Problem details: Would you please return every line from the listing that contains the word "lines"?

____ Material for this exercise

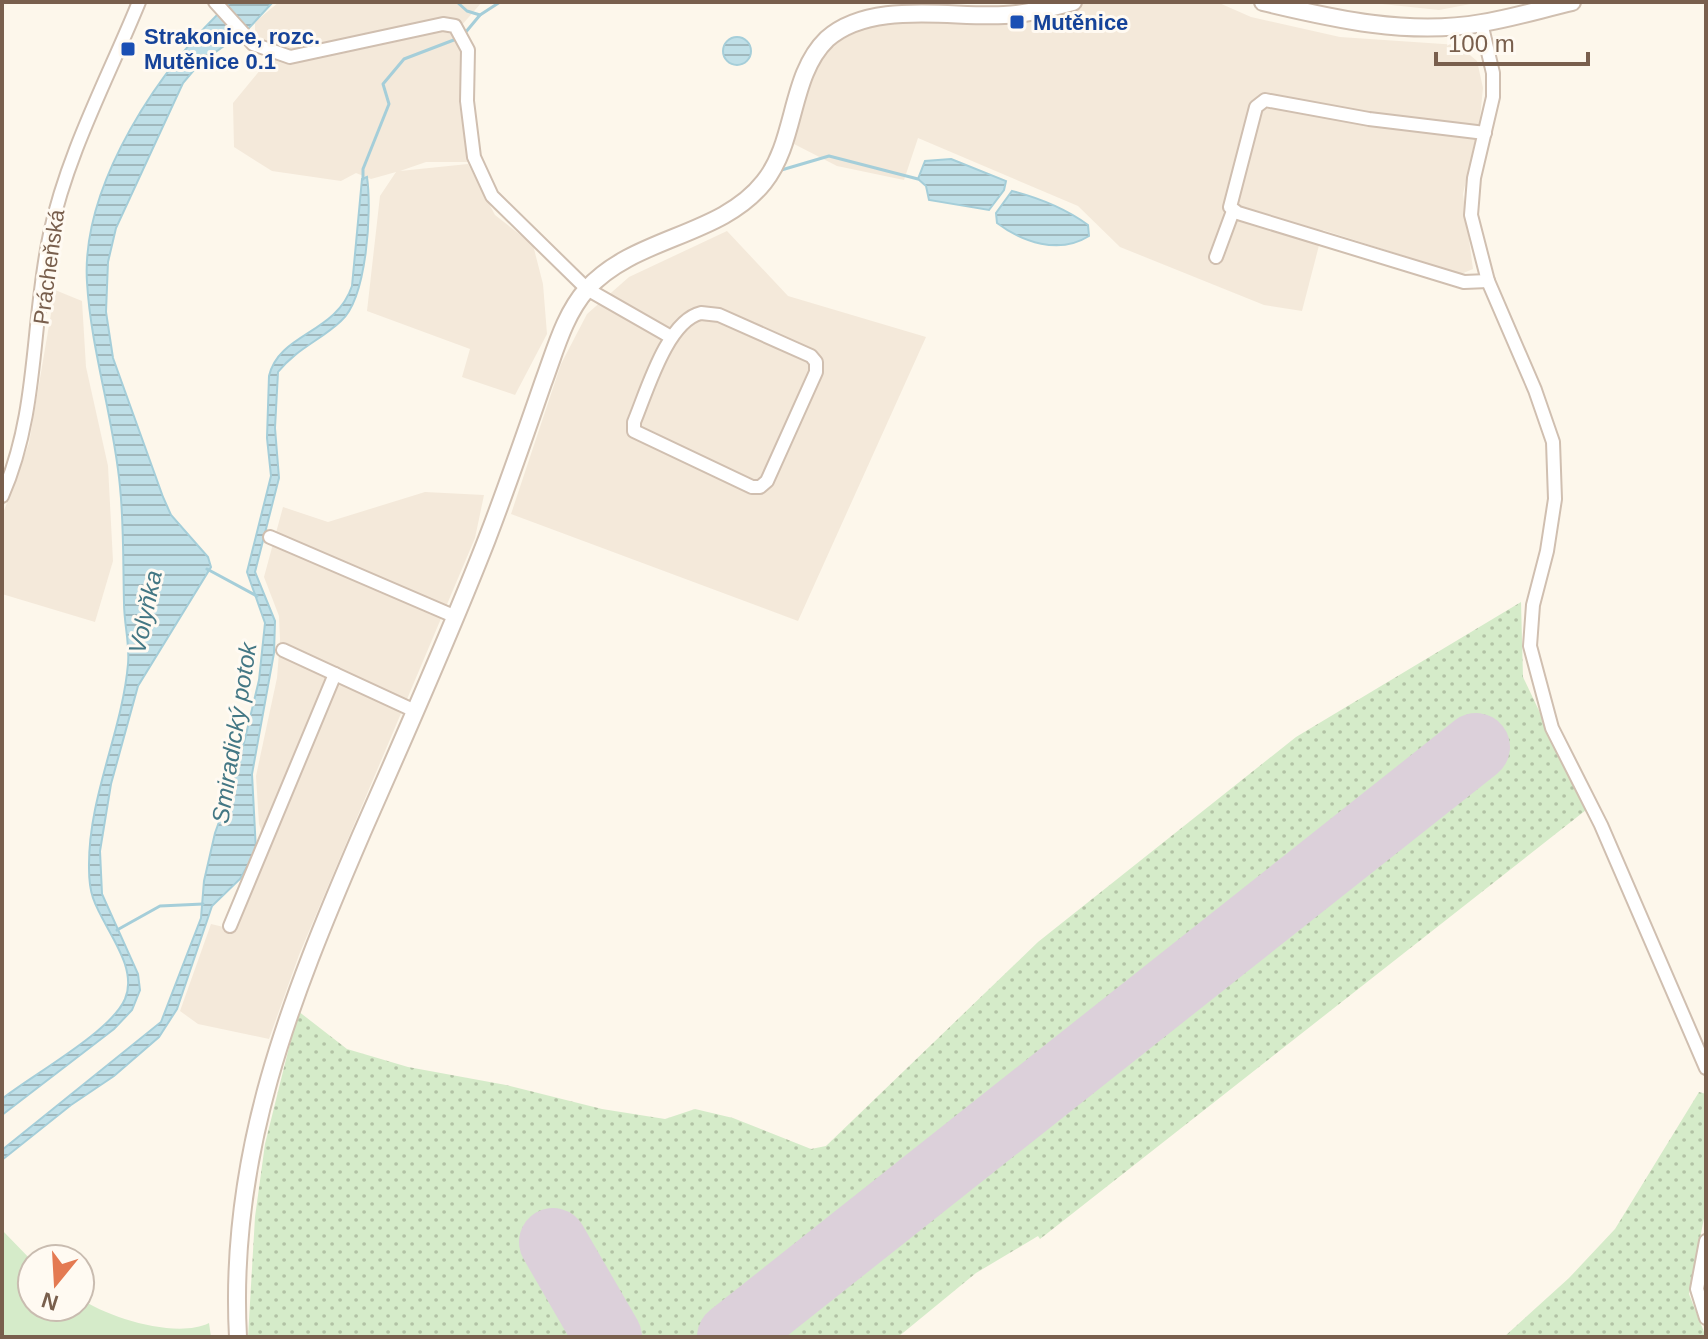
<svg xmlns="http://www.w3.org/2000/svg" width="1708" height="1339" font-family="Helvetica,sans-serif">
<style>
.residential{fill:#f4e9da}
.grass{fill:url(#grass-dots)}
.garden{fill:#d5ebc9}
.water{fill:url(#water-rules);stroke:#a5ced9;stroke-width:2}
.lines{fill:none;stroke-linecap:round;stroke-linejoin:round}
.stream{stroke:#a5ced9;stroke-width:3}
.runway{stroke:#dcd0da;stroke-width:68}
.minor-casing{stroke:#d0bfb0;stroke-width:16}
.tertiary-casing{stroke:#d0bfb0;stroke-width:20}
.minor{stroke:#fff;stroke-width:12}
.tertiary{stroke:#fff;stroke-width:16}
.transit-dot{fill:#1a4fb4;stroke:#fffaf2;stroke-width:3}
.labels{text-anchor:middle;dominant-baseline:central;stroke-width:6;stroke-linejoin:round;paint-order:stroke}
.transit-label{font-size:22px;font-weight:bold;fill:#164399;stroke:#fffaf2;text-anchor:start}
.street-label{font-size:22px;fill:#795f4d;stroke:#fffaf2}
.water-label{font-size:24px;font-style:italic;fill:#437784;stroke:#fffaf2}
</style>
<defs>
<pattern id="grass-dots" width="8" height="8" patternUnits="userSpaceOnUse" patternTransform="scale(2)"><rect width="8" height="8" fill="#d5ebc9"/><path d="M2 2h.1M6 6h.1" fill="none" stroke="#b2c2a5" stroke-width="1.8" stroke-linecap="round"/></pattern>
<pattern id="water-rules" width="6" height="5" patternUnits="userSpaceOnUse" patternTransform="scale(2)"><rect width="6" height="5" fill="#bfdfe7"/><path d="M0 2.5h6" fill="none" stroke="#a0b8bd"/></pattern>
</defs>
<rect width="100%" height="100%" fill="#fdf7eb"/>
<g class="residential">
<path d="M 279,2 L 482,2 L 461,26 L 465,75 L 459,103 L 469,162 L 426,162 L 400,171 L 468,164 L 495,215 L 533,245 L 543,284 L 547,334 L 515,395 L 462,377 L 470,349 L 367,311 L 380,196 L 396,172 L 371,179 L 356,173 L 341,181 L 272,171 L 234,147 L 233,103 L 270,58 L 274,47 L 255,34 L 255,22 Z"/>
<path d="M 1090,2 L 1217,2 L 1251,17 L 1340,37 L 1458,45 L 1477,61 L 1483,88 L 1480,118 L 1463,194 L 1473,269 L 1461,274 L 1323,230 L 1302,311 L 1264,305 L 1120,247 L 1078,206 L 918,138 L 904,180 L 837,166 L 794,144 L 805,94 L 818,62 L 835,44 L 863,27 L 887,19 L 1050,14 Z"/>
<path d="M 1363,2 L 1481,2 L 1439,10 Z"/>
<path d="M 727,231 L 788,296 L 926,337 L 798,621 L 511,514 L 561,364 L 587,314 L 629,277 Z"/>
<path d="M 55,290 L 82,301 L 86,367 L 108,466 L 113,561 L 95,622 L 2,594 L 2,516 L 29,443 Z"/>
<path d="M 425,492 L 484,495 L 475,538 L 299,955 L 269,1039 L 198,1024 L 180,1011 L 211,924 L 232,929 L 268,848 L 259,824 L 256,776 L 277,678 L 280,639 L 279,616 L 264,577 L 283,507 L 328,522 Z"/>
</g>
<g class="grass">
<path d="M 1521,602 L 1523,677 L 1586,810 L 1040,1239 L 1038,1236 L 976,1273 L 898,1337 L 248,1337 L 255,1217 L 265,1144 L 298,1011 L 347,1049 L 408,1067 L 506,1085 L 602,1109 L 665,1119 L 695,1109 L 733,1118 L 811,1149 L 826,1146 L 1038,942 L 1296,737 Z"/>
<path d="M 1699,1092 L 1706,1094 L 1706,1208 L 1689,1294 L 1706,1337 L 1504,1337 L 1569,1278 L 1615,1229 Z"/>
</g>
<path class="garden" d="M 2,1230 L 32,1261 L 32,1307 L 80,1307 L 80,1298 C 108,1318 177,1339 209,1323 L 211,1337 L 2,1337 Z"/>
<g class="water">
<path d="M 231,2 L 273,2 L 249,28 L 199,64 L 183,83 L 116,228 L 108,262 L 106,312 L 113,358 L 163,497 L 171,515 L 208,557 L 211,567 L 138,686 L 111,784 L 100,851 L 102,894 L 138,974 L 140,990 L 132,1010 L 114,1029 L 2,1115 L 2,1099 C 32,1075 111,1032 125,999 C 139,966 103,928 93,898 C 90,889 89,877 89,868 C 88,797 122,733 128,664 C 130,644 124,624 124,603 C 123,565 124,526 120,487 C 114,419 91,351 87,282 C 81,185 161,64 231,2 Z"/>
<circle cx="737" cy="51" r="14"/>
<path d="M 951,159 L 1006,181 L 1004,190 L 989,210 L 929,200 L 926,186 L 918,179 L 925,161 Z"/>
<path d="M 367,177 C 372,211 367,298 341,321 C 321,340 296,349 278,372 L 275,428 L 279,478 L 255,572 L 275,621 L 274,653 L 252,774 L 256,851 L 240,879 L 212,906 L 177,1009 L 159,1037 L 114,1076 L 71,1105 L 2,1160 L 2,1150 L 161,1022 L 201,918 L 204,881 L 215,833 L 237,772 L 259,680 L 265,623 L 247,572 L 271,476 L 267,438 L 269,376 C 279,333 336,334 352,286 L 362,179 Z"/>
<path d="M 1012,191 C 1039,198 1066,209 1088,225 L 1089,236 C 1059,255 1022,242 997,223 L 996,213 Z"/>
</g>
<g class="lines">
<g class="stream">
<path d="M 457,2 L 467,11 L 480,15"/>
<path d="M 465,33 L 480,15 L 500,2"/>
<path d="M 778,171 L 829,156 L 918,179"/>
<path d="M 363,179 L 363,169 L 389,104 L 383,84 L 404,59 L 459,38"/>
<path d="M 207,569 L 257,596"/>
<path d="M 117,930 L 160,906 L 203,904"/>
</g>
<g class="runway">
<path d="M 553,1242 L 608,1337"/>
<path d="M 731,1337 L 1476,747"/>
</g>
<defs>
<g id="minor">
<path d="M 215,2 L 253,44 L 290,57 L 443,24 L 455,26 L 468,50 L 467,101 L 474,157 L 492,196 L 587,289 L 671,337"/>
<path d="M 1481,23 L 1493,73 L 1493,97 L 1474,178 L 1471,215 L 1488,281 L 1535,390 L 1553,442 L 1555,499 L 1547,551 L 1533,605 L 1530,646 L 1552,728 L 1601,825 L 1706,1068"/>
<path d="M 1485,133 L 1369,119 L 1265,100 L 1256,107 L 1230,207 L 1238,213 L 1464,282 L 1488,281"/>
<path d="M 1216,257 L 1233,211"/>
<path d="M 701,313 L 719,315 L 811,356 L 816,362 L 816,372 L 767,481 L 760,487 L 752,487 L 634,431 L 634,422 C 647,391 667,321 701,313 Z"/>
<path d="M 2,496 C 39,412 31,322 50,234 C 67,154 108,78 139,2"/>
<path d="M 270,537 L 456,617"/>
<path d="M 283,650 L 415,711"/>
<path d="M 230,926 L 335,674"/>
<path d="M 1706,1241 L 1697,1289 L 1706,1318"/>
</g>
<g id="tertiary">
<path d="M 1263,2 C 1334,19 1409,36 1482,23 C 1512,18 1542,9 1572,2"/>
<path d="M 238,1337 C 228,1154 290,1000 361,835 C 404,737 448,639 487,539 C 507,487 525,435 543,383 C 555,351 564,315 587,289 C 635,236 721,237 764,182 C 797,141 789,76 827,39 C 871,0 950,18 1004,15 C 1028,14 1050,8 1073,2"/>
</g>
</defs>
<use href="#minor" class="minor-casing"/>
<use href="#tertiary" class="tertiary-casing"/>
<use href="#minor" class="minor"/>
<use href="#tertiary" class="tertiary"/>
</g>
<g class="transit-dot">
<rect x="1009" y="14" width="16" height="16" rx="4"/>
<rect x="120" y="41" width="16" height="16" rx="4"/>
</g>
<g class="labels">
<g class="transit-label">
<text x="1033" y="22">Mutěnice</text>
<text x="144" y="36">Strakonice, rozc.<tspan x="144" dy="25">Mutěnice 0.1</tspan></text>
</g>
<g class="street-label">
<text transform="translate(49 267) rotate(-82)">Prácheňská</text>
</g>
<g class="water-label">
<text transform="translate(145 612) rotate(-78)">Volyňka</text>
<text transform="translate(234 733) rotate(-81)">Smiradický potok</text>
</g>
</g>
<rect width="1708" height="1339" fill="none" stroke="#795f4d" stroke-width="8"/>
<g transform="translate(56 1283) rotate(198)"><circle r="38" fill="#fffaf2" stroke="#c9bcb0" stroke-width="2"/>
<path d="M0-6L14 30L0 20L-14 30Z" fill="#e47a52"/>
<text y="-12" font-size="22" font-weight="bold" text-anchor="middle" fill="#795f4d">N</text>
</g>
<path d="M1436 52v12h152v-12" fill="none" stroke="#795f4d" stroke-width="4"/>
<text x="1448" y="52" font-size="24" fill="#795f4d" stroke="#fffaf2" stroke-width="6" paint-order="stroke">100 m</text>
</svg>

________

Response to this task:
.lines{fill:none;stroke-linecap:round;stroke-linejoin:round}
<g class="lines">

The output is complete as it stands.